Nous retiendrons une définition plus large et plus neutre : les rentes sont des avantages qui peuvent être durablement accaparés par les acteurs économiques (capitalistes, financiers, propriétaires, salariés, indépendants, entrepreneurs, États…) via des mécanismes économiques, politiques ou légaux qu’ils peuvent éventuellement influencer. Il peut s’agir de revenus monétaires ou d’avantages en nature, notamment les conditions de travail marquées par de fortes disparités.
On le verra dans le premier temps de ce livre, des chocs technologique, idéologique ou encore géopolitique peuvent générer de nouvelles sources de rentes et remettre en cause à la fois la taille des rentes actuelles, leur pérennité et leur partage. Ainsi, une révolution industrielle détruit des rentes fondées sur les anciennes technologies mais ouvre également de nouvelles opportunités. L’extension de l’économie de marché avec la transition de l’ex-bloc soviétique ou la marchandisation de la santé rebat également le jeu économique. Les acteurs qui détiennent les bonnes cartes accaparent alors une part croissante des richesses.

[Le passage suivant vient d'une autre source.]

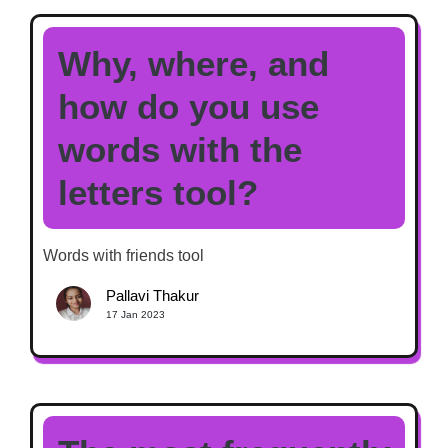
Why, where, and
how do you use
words with the
letters tool?
Words with friends tool
Pallavi Thakur
17 Jan 2023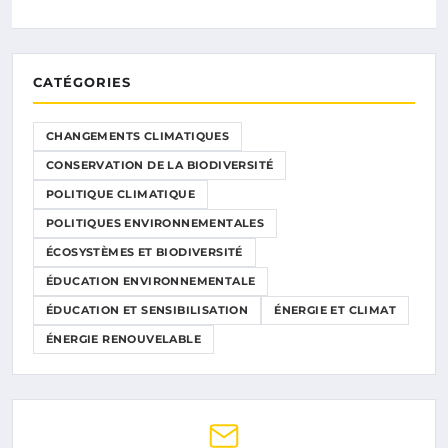
CATÉGORIES
CHANGEMENTS CLIMATIQUES
CONSERVATION DE LA BIODIVERSITÉ
POLITIQUE CLIMATIQUE
POLITIQUES ENVIRONNEMENTALES
ÉCOSYSTÈMES ET BIODIVERSITÉ
ÉDUCATION ENVIRONNEMENTALE
ÉDUCATION ET SENSIBILISATION
ÉNERGIE ET CLIMAT
ÉNERGIE RENOUVELABLE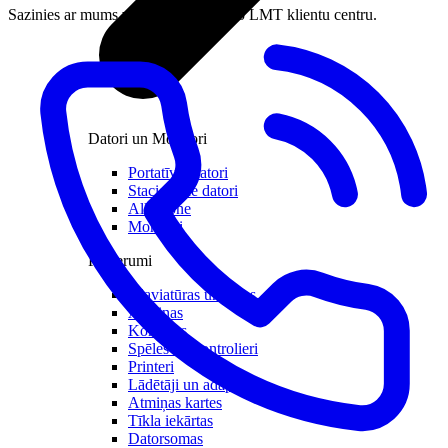
Sazinies ar mums vai apmeklē tuvāko LMT klientu centru.
Datori un Monitori
Portatīvie datori
Stacionārie datori
All in one
Monitori
Piederumi
Klaviatūras un peles
Austiņas
Konsoles
Spēles un kontrolieri
Printeri
Lādētāji un adapteri
Atmiņas kartes
Tīkla iekārtas
Datorsomas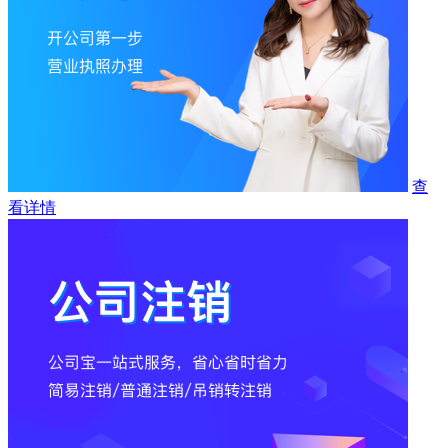
查
看详情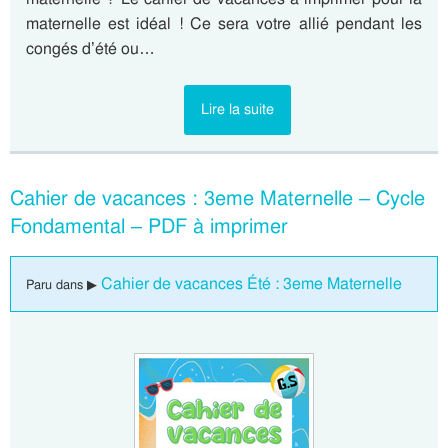
maternelle est idéal ! Ce sera votre allié pendant les
congés d’été ou…
Lire la suite
Cahier de vacances : 3eme Maternelle – Cycle
Fondamental – PDF à imprimer
Cahier de vacances Été : 3eme Maternelle
Paru dans ▶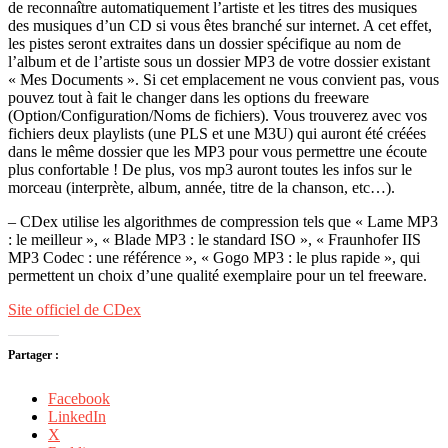
de reconnaître automatiquement l’artiste et les titres des musiques
des musiques d’un CD si vous êtes branché sur internet. A cet effet,
les pistes seront extraites dans un dossier spécifique au nom de
l’album et de l’artiste sous un dossier MP3 de votre dossier existant
« Mes Documents ». Si cet emplacement ne vous convient pas, vous
pouvez tout à fait le changer dans les options du freeware
(Option/Configuration/Noms de fichiers). Vous trouverez avec vos
fichiers deux playlists (une PLS et une M3U) qui auront été créées
dans le même dossier que les MP3 pour vous permettre une écoute
plus confortable ! De plus, vos mp3 auront toutes les infos sur le
morceau (interprète, album, année, titre de la chanson, etc…).
– CDex utilise les algorithmes de compression tels que « Lame MP3
: le meilleur », « Blade MP3 : le standard ISO », « Fraunhofer IIS
MP3 Codec : une référence », « Gogo MP3 : le plus rapide », qui
permettent un choix d’une qualité exemplaire pour un tel freeware.
Site officiel de CDex
Partager :
Facebook
LinkedIn
X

La description de l’évolution des rentes et de leurs sources dans les dernières décennies 3 , puis le décorticage de leurs mécanismes d’accaparement font apparaître le surarmement des capitalistes. Le propriétarisme en est le levier décisif : le « tout propriété » va bien au-delà des avantages de la propriété foncière pour s’étendre aux droits de propriété sur l’intangible – bases de données, brevets… Ce propriétarisme ainsi que le recul de l’État permettent aux capitalistes d’amasser des rentes considérables.

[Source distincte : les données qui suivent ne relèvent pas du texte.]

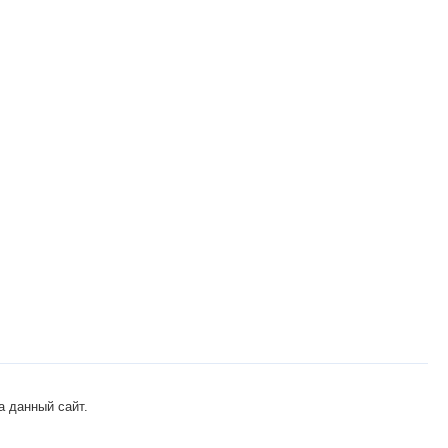
а данный сайт.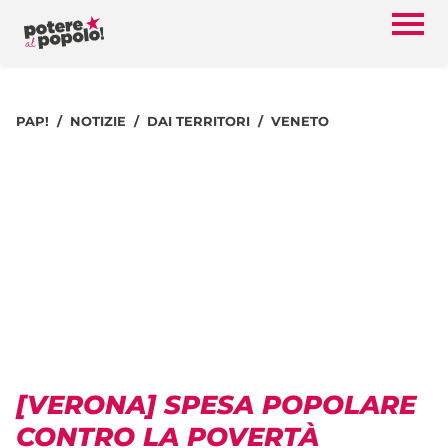
PAP!
NOTIZIE
DAI TERRITORI
VENETO
[VERONA] SPESA POPOLARE
CONTRO LA POVERTÀ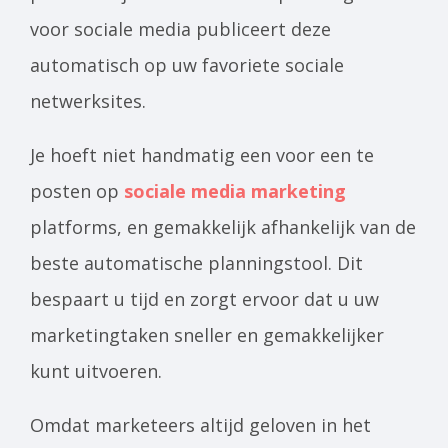
voor sociale media publiceert deze
automatisch op uw favoriete sociale
netwerksites.
Je hoeft niet handmatig een voor een te
posten op
sociale media marketing
platforms, en gemakkelijk afhankelijk van de
beste automatische planningstool. Dit
bespaart u tijd en zorgt ervoor dat u uw
marketingtaken sneller en gemakkelijker
kunt uitvoeren.
Omdat marketeers altijd geloven in het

Du côté du travail, les profonds changements qui affectent les individus et le contenu de leurs postes facilitent de nouvelles formes de domination : des emplois présumés « improductifs » sont soumis en réalité à l’intensification du travail, s’enrichissent en compétences et génèrent des gains de productivité nourrissant les rentes capitalistiques. Ces gains sont cachés, voire niés, par des outils statistiques inadaptés pour saisir le travail d’aujourd’hui. Quant au travailleur entrepreneur de lui-même il est un mythe lorsque demeurent, voire se renforcent, les relations de subordination des salariés à leur employeur.
Pourtant, le monde du travail compte aussi ses gagnants : certaines corporations échappent à l’impératif de compétitivité et récupèrent des rentes de situation sans rapport avec leur effort ; elles parviennent même parfois à concentrer l’attention et les dépenses de prévention sur leurs conditions de travail alors qu’elles ne sont pas dégradées.

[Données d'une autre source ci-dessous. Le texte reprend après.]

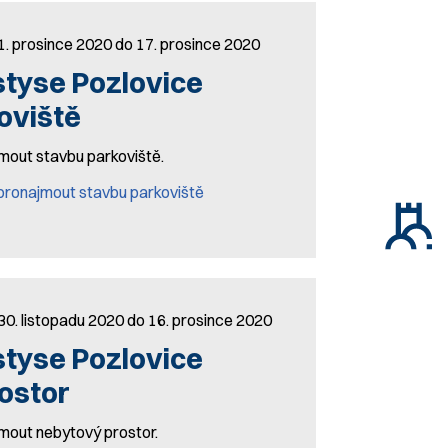
1. prosince 2020 do 17. prosince 2020
tyse Pozlovice
oviště
mout stavbu parkoviště.
ronajmout stavbu parkoviště
30. listopadu 2020 do 16. prosince 2020
tyse Pozlovice
ostor
mout nebytový prostor.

Les grands arguments naturalisant la distribution des revenus et salaires sont donc partiels ou partiaux. Le partage des richesses et des efforts se révèle malléable. Le deuxième temps de ce livre s’inscrit dans la perspective d’un nouveau progrès social, qui passe par une action à la source. Et, par la reconnaissance des efforts de ceux qui se voient qualifiés d’improductifs.
Alors comment agir à la source et remodeler la distribution primaire des rentes ? Ce livre propose des pistes. D’une part, il s’agit de réhabiliter le travail pour que le plus grand nombre récupère une partie des rentes : tous rentiers ! Pour cela, on ne peut se contenter des salaires minima. Au-delà, le monde du travail peut se remobiliser. Contrairement aux idées reçues, il n’est ni amorphe ni éclaté. Des États-Unis à l’Europe, apparaissent des modes de mobilisation innovants. Ils peuvent tout à fait s’étendre, nous le verrons. D’autre part, il s’agit d’affaiblir le capital en faisant reculer le propriétarisme sur ses deux versants : le « tous propriétaires » comme le « tout propriété ».